Leadership can come from any part of an organization and organizational health depends on strong leadership in all positions; it is not restricted to traditional positions of seniority or authority. I enjoy work with people of all ages and experience levels and not just with executives.
Coaches don’t need subject-matter expertise to still work well with a client. However, I am acutely aware of resource disparities and economic injustice within our systems and know that arts organizations and other nonprofits—who may do great work—often do not invest a lot of resources to professional development of its staff members. While I work with individuals from all sectors, I also strongly believe in providing support to people in the arts and nonprofit sector and have a pay-what-you-can pricing structure for these individuals.
Why is Professional Coaching Important?
Let’s face it: many workplaces do not provide a lot of professional development support for its staff.

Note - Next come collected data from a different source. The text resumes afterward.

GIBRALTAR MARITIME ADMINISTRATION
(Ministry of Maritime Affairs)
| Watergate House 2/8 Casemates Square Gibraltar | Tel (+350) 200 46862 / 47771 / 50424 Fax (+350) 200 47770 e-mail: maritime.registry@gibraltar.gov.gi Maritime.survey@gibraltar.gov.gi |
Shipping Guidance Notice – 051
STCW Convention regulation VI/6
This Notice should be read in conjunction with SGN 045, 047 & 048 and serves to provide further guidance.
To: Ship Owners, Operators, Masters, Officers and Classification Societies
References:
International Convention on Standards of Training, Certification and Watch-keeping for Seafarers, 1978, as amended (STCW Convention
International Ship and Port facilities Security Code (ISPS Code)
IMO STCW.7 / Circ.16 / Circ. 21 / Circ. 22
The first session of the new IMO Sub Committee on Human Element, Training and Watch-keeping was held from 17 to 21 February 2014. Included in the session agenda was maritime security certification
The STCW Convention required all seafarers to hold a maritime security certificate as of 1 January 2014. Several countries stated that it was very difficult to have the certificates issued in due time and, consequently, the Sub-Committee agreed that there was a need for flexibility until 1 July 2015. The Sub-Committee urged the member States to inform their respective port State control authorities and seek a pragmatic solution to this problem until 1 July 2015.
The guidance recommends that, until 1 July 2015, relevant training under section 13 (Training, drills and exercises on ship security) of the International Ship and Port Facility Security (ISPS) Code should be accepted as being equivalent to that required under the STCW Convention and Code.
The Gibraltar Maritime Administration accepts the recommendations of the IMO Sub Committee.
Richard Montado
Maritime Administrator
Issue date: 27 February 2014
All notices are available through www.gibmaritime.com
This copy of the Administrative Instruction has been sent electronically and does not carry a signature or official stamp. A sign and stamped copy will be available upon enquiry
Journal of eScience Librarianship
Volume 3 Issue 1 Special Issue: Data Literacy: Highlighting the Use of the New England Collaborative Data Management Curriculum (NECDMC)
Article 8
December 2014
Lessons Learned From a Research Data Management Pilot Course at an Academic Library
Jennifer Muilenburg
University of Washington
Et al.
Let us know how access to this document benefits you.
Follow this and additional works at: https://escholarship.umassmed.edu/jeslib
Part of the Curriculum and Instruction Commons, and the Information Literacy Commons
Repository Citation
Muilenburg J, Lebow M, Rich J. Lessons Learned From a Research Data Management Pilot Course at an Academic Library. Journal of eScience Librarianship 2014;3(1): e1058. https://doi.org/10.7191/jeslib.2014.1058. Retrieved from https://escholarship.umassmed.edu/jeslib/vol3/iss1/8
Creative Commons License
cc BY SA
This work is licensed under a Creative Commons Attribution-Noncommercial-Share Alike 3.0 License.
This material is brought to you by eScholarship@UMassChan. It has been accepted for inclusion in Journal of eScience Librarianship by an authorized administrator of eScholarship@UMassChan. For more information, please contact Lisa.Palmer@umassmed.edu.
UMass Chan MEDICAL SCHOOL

So many workplaces are built on a factory mentality: we manage others, we delegate tasks, we get things done, we look at making things faster and cheaper, and we show up again to do more of the same the next day. Efficiency is a guiding principle and we often operate as cogs in the workplace machine.
But this sort of environment is not conducive to developing authentic leadership skills and too much of the machine mentality can numb your sense of mission and of your own values, skills, experience, and your evolving needs as a human being. You can get tired of work and you can lose track of why you chose to do this work in the first place.
Coaching is great tool for those people who want to step away from the perpetual production line and invest in and develop our professional selves. Instead of prizing efficiency, coaching places value in the time and space to think about our effectiveness and our impact, as well as our sense of self and our feelings about how we can authentically show up while doing this work.
We spend so much of our lives at work and I think it’s important to be mindful and make deliberate decisions about our professional lives. We need to be able to reflect on our work and exercise our analytical muscles in looking at our work. That exercise, that analytical and self-reflective work, can be done really well in a one-on-one coaching partnership.